This is tied in to my last post "Do you prefer agentless or agent-based monitoring? Are there situations where you prefer one over the other?" I prefer agent-based solutions for monitoring to get monitoring data across WAN links. However, there are other methods, mostly focusing on a style of network design that includes local syslog/collection servers that then forward all local data to a central collection system. If you have multiple sites or remote nodes to collect data from, how do you handle the transmission of that data from the disparate locations to a some form of centralized collection system across the internet?
It’s a rare luxury if you only have to monitor and report on devices that all reside on the same private network. With the prevalence of cloud servers, and the common scenario of remote offices and multiple sites, monitoring often requires data to be passed across WAN links.

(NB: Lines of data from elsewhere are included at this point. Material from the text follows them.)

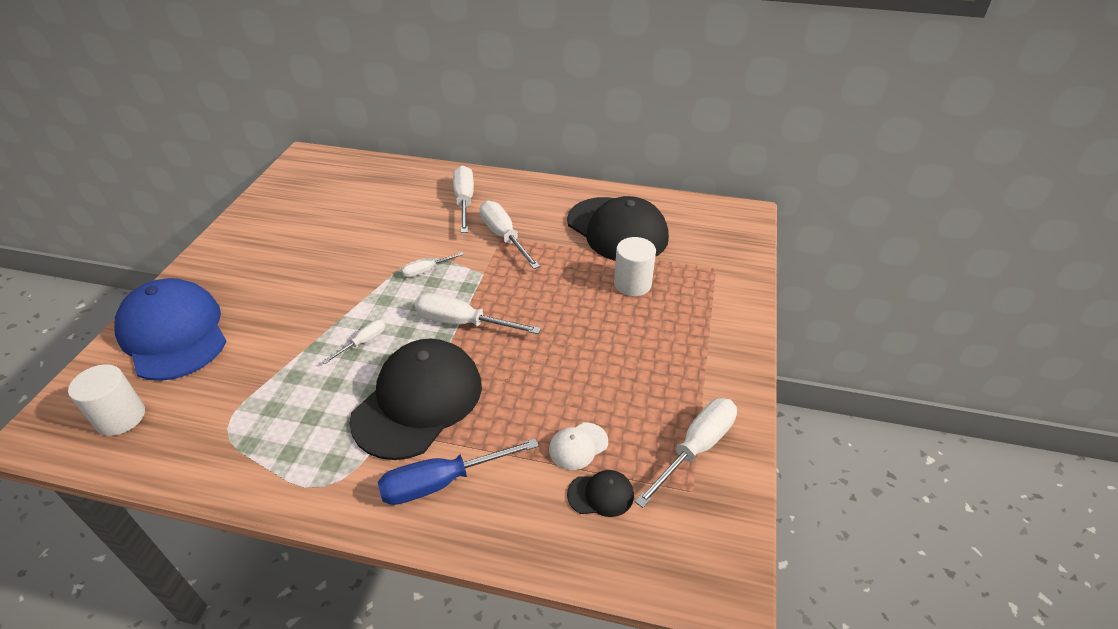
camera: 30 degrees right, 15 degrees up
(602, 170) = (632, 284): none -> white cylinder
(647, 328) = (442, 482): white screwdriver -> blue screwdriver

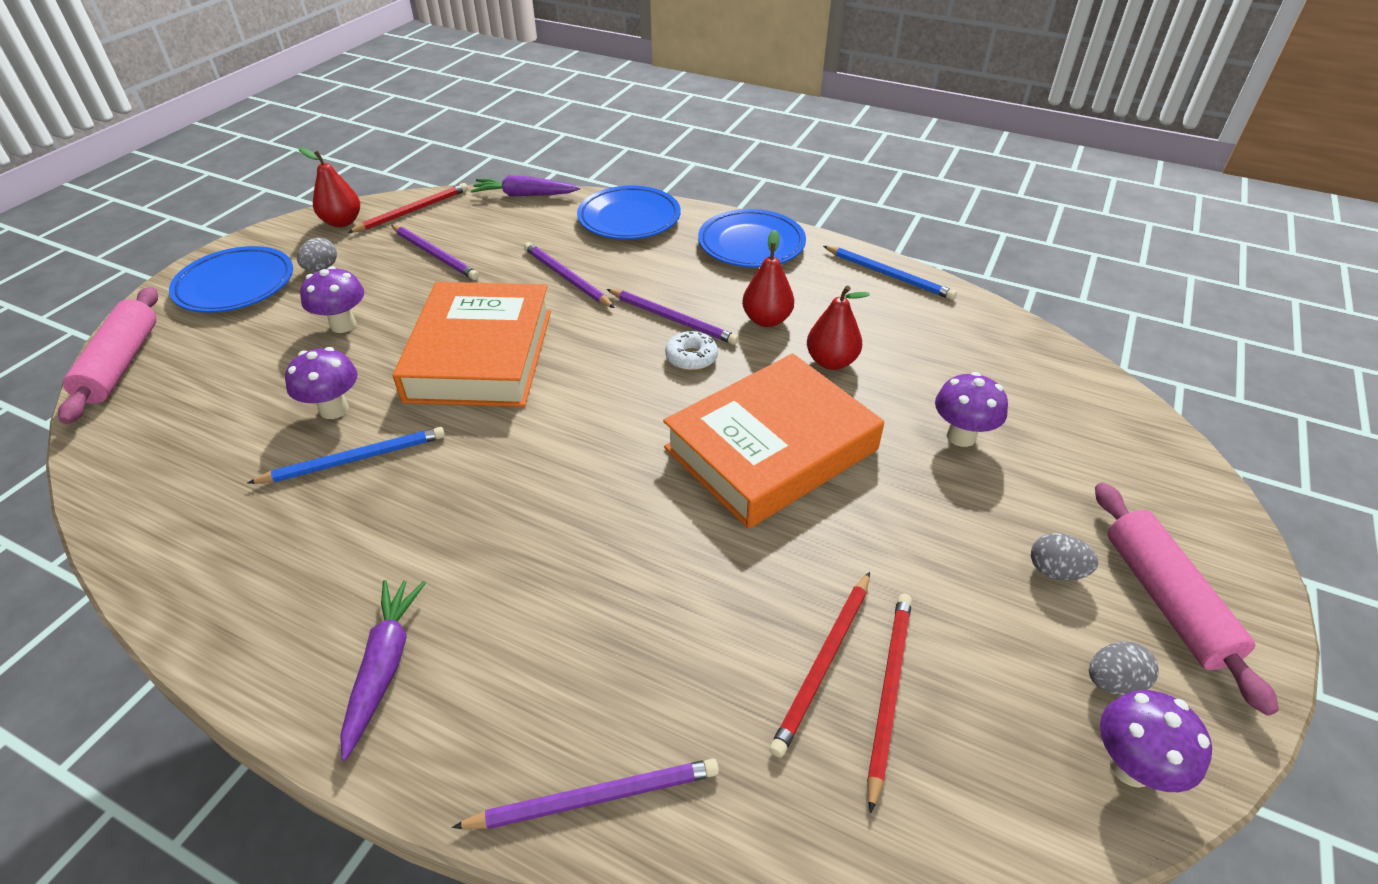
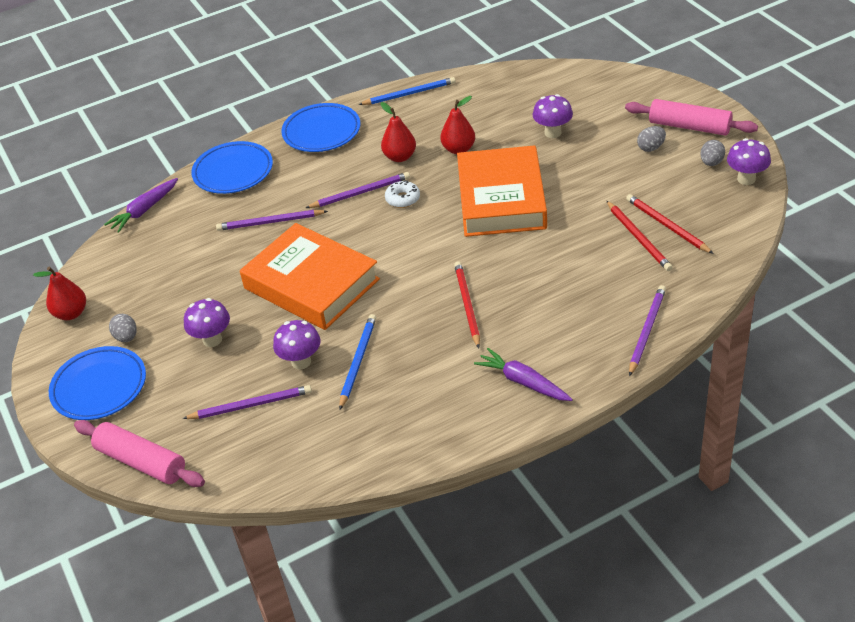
camera: 50 degrees left, 0 degrees up
(413, 211) = (99, 272): red pencil -> red pencil (467, 305)
(435, 255) = (173, 275): purple pencil -> purple pencil (251, 405)

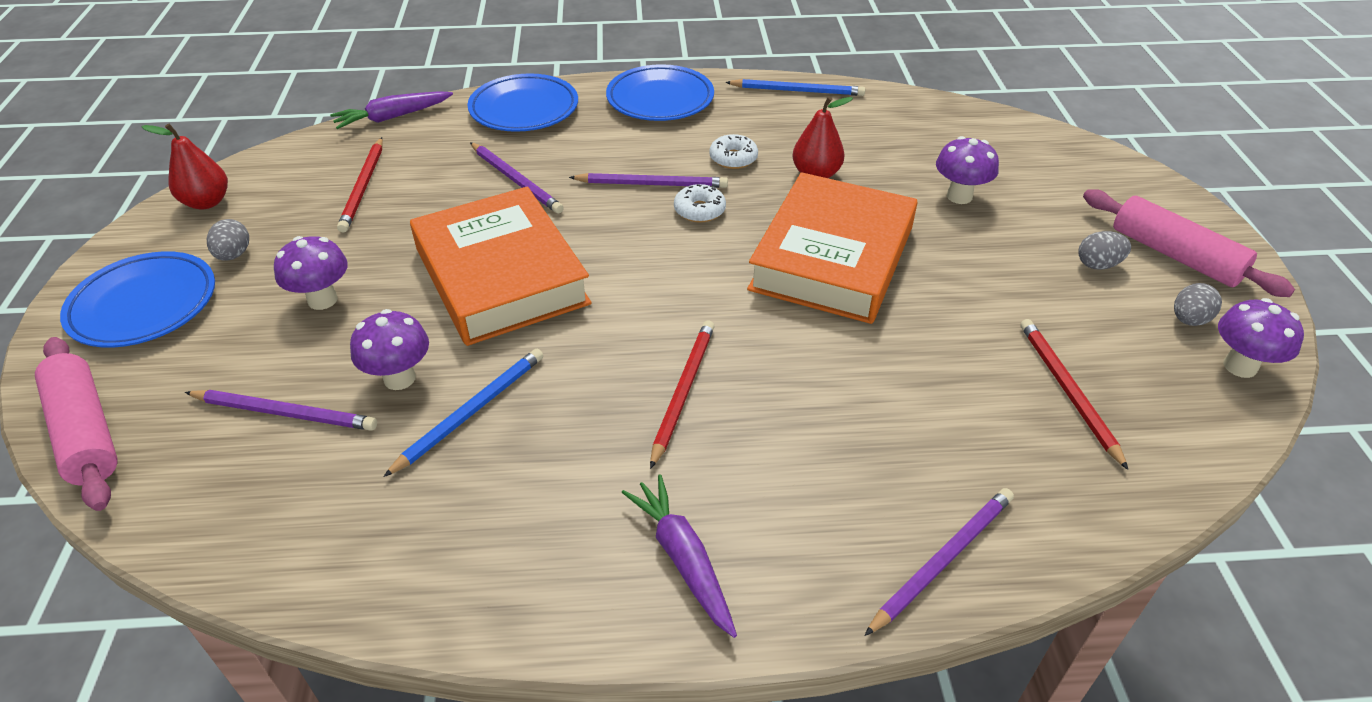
camera: 20 degrees right, 0 degrees up
(270, 222) = (516, 180): purple pencil -> purple pencil turned 150 degrees counterclockwise
(400, 157) = (733, 158): red pear -> white donut
(638, 238) = (1010, 393): red pencil -> red pencil (363, 187)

That could be the public internet or private leased lines connecting multiple offices.
So back to the topic of agents, if you use agentless monitoring, you’re probably relying on the pulling of information from SNMP or WMI down to a monitoring node. However, you really don’t want to be exposing those interfaces to the public (SNMP v3 does have encryption, which mitigates some of the concerns). So in a case like that you have some options:
- A VPN connection from each remote node back to a central monitoring collector. This is often the case if the remote nodes are on foreign networks like POS devices or appliances that you monitor for customers.
- A collector on the same LAN as the remote nodes that polls for information form the nodes and then connects back to a main monitoring node via a VPN or some other encrypted data stream. This is popular in the case of branch offices.
- A point-to-point VPN connection to the gateway of the remote LAN back to the main collector. This is also poplar for branch offices.
- Direct polling access from the monitoring node to the client nodes across the internet. Kinda scary, but can be done with proper firewall rules.
Then you have the case of using agent-based monitoring for remote nodes. With agent based monitoring, often the option exists to compress and encrypt the data that is collected and send it to any remote collector whether it’s on the same LAN or halfway across the world.
When working with cloud server instances, my preference is to use agent-based monitoring of the OS and applications that then sends data back to a collector that is on the public internet using tight firewall rules to only allow accepted nodes. Of course, with the right cloud provider, one could make a private backend network that has a monitoring node collecting data from your instances and then forward it on via a VPN or other secure channel.
So how do you handle the collection of remote monitoring information? When do you choose the different options available? VPNs on individual nodes? Agents? Push or pull? Public interfaces exposing polling information?